7th graders: please click on the following link for review problems before the Final Exam on Monday and Tuesday

https://sites.google.com/site/lassmath/my-forms

Problem of the Week

__5/31/19__

**Harry’s Broom**

Harry needed to put his 4-foot long broom in a box. He found a box that was 2 feet long by 3 feet wide, and while his broom didn't fit on the bottom, it did fit in the box. What's the shortest the height of the box could be?

**Solution**

Square root of 3. The shortest height for the box would have the broom lying diagonally. Using the Pythagorean Theorem, the minimum length is the square root of 3.

__5/24/19__

**A Day at the Fairs**

It seems that a humble merchant visited three fairs. At the first fair, early in the morning, he doubled his money selling his products, but spent $30 in food and buying other items.

At midday at the second fair, he tripled his money and spent $54. At the third fair in the afternoon he quadrupled his money but spent $72.

Upon his return home to his wife and ten children, late that day, he counted the money he had in his bag; there was $48.

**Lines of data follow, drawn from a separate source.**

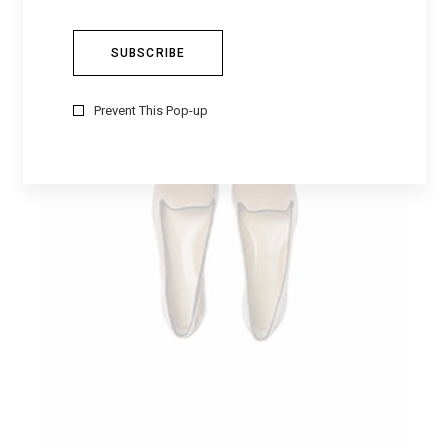
Prevent This Pop-up
ADD TO CART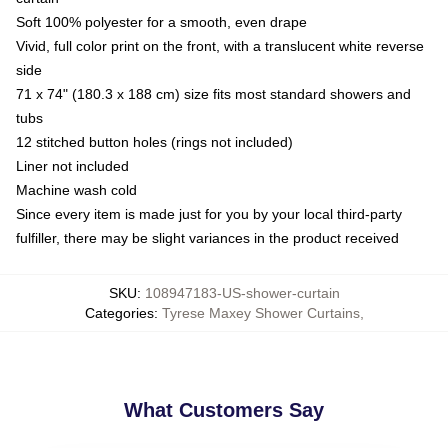
Soft 100% polyester for a smooth, even drape
Vivid, full color print on the front, with a translucent white reverse
side
71 x 74" (180.3 x 188 cm) size fits most standard showers and
tubs
12 stitched button holes (rings not included)
Liner not included
Machine wash cold
Since every item is made just for you by your local third-party
fulfiller, there may be slight variances in the product received
SKU
:
108947183-US-shower-curtain
Categories
:
Tyrese Maxey Shower Curtains
,
What Customers Say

How much did the man gain or lose during the day?

**Solution**

The merchant gained $19 during the day. The equation to solve is:

48 = 4[3(2x-30) – 54] – 72

x = 29, representing how much money the merchant began the day with. 48 – 29 = $19 gain.

__5/17/19__

**Squares Rectangles and Rhombuses**

All squares are both rectangles and rhombuses. All rhombuses and rectangles are parallelograms. On a sheet of paper Josh draws 19 rectangles, 15 rhombuses, and 7 squares. How man parallelograms did Josh draw?

**Solution**

In a Venn diagram, the area where rectangles and rhombuses overlap represents squares. In this region, there are 7 squares, leaving 12 non-square rectangles and 8 non-square rhombuses for a total of 27 parallelograms.

__5/10/19__

**Fair Die**

A fair die is tossed four times. What is the probability that it lands with either 5 or 6 on top at least once?

**Solution**

65/81 or approximately .80247.

The number of possible ways to roll four dice is 6^{4}, or 1296: six choices for each of the four rolls.

There are four ways to roll a single die once and not get a 5 or 6 (that is, to get a 1, 2, 3, or 4), so the number of ways to roll a die four times and not get a 5 or a 6 is 4^{4}, or 256.

Then 1296 - 256, or 1040, ways (the rest of the possibilities) exist to roll the die four times and get a 5 or 6 at least once.

Therefore, the probability of rolling a die four times and getting a 5 or a 6 at least once is 1040/1296, or 65/81, which is approximately .80247.